Quoting Tom Uffner <t...@uffner.com>:

eculp wrote:

I don't remember why but for some reason I have the idea that pf+altq is not bidirectional. Am I mistaken?

no solution that does not involve cooperation from your upstream
connection(s) is truly bidirectional. it is easy to limit/shape
your outbound traffic. on the other hand it is difficult if not
impossible to unilaterally control the amount or sources of inbound
data arriving at your border router(s) on it's way to various
applications (mail servers, for example).

you can _pretend_ to by dropping, queuing or otherwise limiting it
once inside your network, but you cannot meaningfully prevent it from
using your downlink bandwidth and potentially crowding out other,
possibly more desirable, inbound data.


Hi, Tom.

Thanks for responding. As I read your answer and my question. I'm pretty sure that I probably didn't ask the question properly. What I need to do is be intermediary between my upstream ISP's and my customers and would like to control the bandwidth hogs.

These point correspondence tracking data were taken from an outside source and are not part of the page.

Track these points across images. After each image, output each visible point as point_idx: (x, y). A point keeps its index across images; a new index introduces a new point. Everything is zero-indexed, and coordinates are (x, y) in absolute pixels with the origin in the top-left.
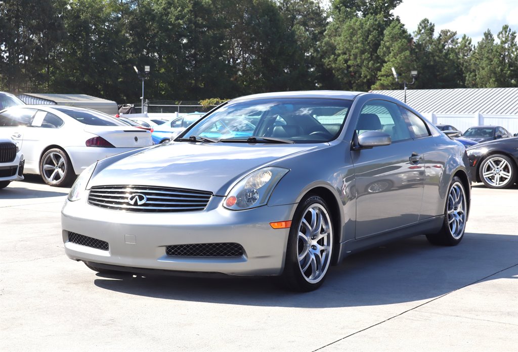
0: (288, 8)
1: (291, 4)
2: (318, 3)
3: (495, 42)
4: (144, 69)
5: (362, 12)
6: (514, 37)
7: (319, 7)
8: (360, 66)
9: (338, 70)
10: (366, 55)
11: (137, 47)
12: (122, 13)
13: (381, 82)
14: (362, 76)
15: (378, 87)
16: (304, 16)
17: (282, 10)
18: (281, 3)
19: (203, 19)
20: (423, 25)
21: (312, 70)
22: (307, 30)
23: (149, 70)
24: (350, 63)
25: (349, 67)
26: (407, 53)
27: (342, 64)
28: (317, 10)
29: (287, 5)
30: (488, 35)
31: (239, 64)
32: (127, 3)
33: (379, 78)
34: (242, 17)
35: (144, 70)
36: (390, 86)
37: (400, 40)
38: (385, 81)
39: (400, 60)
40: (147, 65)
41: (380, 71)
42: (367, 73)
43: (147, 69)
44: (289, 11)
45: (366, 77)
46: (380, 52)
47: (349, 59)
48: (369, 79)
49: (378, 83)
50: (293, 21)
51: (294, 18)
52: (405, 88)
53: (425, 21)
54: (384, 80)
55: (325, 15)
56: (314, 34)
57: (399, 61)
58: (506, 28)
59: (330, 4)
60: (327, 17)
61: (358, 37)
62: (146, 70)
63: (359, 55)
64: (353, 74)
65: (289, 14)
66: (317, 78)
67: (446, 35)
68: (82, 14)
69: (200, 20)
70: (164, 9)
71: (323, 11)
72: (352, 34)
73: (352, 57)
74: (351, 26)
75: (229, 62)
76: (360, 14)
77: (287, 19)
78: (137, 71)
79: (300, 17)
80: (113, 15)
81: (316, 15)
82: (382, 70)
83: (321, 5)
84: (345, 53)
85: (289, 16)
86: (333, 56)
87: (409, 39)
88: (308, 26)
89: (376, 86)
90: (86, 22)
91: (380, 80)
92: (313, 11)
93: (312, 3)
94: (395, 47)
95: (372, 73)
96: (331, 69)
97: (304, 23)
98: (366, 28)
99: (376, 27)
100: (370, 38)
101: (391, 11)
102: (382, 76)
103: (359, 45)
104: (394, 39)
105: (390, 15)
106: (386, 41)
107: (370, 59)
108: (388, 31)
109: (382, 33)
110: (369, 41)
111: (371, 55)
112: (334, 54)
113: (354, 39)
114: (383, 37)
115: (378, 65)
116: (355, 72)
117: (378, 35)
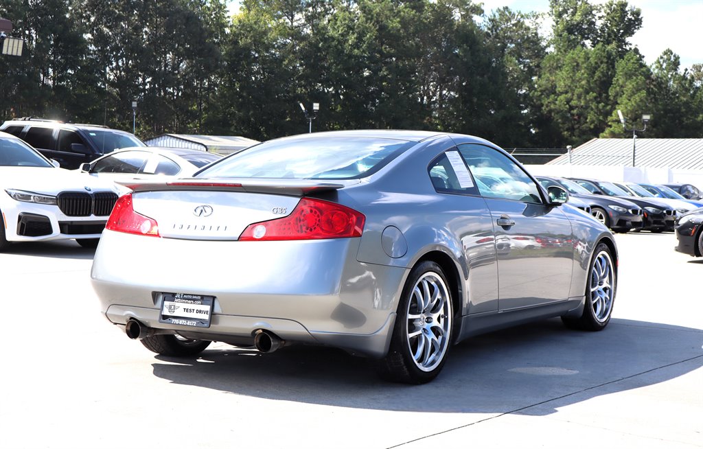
0: (497, 34)
1: (502, 29)
2: (536, 29)
4: (312, 106)
5: (591, 40)
7: (536, 34)
8: (587, 107)
9: (558, 113)
10: (592, 95)
11: (308, 79)
12: (292, 38)
13: (612, 129)
14: (588, 120)
15: (608, 135)
16: (518, 44)
17: (490, 36)
18: (489, 29)
19: (391, 46)
20: (665, 57)
21: (526, 111)
22: (520, 63)
23: (318, 108)
24: (573, 103)
25: (572, 108)
26: (643, 93)
27: (563, 106)
28: (534, 37)
29: (496, 31)
31: (434, 102)
32: (298, 26)
33: (610, 123)
34: (439, 46)
35: (312, 108)
36: (622, 134)
37: (635, 78)
39: (635, 102)
40: (316, 102)
41: (611, 116)
42: (594, 118)
43: (316, 106)
44: (499, 39)
45: (592, 122)
46: (611, 92)
47: (572, 99)
48: (596, 125)
49: (607, 131)
50: (503, 51)
51: (505, 46)
52: (635, 136)
53: (668, 52)
54: (615, 127)
55: (544, 44)
56: (529, 67)
57: (633, 103)
59: (552, 31)
60: (548, 46)
61: (582, 73)
62: (314, 108)
63: (583, 95)
64: (576, 117)
65: (499, 42)
66: (532, 121)
67: (700, 71)
68: (241, 39)
69: (386, 48)
70: (342, 35)
71: (541, 39)
72: (577, 67)
73: (575, 98)
74: (573, 58)
75: (422, 99)
76: (588, 43)
77: (497, 48)
78: (303, 108)
79: (513, 45)
80: (281, 41)
81: (532, 44)
82: (613, 114)
83: (539, 32)
84: (566, 92)
85: (499, 45)
86: (553, 96)
87: (648, 74)
88: (522, 57)
89: (605, 135)
90: (247, 49)
91: (610, 126)
92: (528, 38)
93: (528, 29)
94: (630, 85)
95: (601, 118)
96: (550, 111)
97: (518, 54)
98: (592, 60)
99: (605, 60)
100: (598, 74)
101: (628, 39)
102: (613, 121)
103: (584, 82)
104: (629, 76)
105: (626, 44)
106: (619, 78)
107: (597, 100)
108: (621, 65)
109: (613, 67)
110: (596, 78)
111: (600, 95)
112: (554, 93)
113: (578, 75)
114: (615, 72)
115: (609, 107)
116: (579, 115)
117: (609, 69)
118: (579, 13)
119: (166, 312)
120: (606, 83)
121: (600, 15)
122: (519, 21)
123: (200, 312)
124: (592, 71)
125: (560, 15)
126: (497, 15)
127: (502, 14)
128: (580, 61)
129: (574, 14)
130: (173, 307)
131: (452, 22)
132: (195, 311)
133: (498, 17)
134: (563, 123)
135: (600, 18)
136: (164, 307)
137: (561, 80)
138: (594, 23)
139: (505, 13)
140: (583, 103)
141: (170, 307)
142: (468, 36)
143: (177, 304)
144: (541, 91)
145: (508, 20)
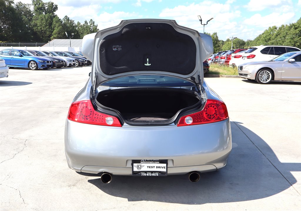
1: (20, 8)
2: (29, 8)
3: (88, 24)
6: (94, 23)
7: (30, 10)
8: (46, 30)
9: (38, 32)
10: (48, 27)
16: (25, 13)
17: (17, 10)
18: (16, 8)
22: (27, 18)
24: (42, 29)
25: (42, 30)
26: (61, 27)
27: (39, 30)
29: (18, 8)
30: (86, 22)
38: (55, 36)
41: (53, 32)
44: (19, 10)
45: (48, 34)
46: (53, 26)
50: (21, 14)
52: (70, 38)
53: (66, 16)
55: (32, 13)
56: (29, 19)
57: (59, 29)
58: (91, 20)
61: (44, 21)
63: (45, 27)
65: (19, 12)
66: (31, 34)
72: (42, 20)
74: (41, 17)
76: (44, 13)
79: (23, 13)
81: (29, 13)
84: (40, 26)
87: (61, 22)
89: (52, 38)
92: (28, 11)
93: (27, 8)
94: (57, 25)
95: (50, 33)
96: (36, 31)
97: (25, 15)
98: (46, 18)
99: (50, 18)
100: (48, 21)
101: (54, 13)
102: (54, 34)
103: (45, 23)
104: (57, 22)
105: (54, 14)
106: (54, 23)
107: (49, 28)
108: (54, 19)
109: (52, 20)
110: (48, 22)
111: (50, 27)
112: (37, 26)
113: (43, 21)
114: (53, 21)
115: (52, 30)
116: (44, 32)
117: (51, 20)
118: (41, 5)
119: (135, 169)
120: (51, 24)
121: (46, 5)
122: (25, 6)
123: (159, 167)
124: (47, 21)
125: (35, 5)
126: (18, 4)
127: (19, 4)
128: (43, 18)
129: (39, 5)
130: (140, 166)
131: (5, 5)
132: (155, 167)
133: (18, 5)
134: (40, 34)
135: (46, 7)
136: (134, 167)
137: (38, 22)
138: (45, 8)
139: (20, 3)
140: (45, 29)
141: (138, 166)
142: (11, 9)
143: (142, 164)
144: (33, 26)
145: (21, 6)
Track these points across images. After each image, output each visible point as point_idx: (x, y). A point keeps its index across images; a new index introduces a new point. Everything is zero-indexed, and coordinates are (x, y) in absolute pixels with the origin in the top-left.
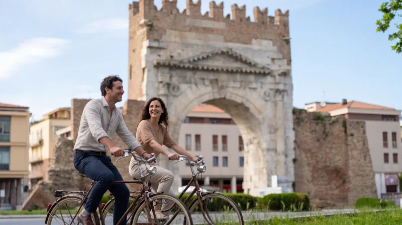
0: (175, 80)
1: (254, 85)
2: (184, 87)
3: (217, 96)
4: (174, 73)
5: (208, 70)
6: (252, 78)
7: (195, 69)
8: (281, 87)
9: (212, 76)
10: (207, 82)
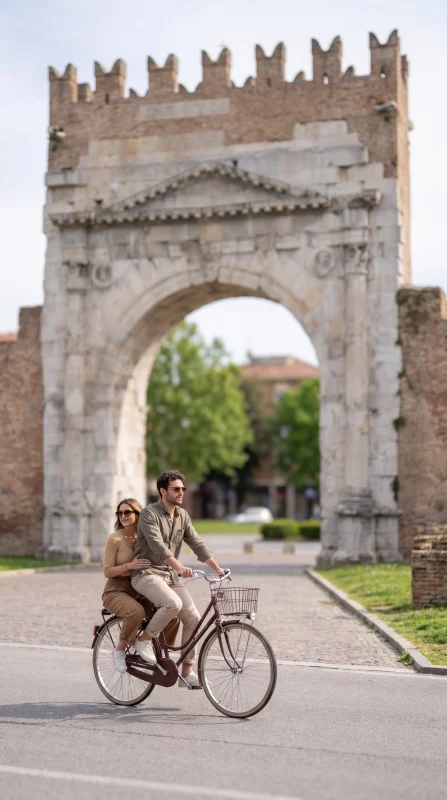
0: (101, 256)
1: (289, 243)
2: (121, 267)
3: (199, 280)
4: (99, 238)
5: (169, 221)
6: (285, 223)
7: (141, 223)
8: (355, 238)
9: (185, 234)
10: (174, 250)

Basically, I want certain outgoing traffic based on port to go to ISP1 and all other, not blocked, ports to go to the other while limiting the available internal bandwidth to each downstream client say to 64k if and if borrowing is possible when traffic is low, great. I did something like this with IPFW and dummynet maybe 6 or more years ago and as I remember, worked and solved an immediate problem of downstream demand not being distributed adequately or equitably. The major differences were connection speed and there was only one isp.

I've looked at:
http://www.openbsd.org/faq/pf/pools.html
It ether doesn't do what I want or I don't understand how to make it do what I want. I am considering going back to IPFW and dummynet but now that I'm using PF, I am a bit lazy to try and integrate what I have in pf to IPFW.

Thanks for any help, advice, configuration examples, etc.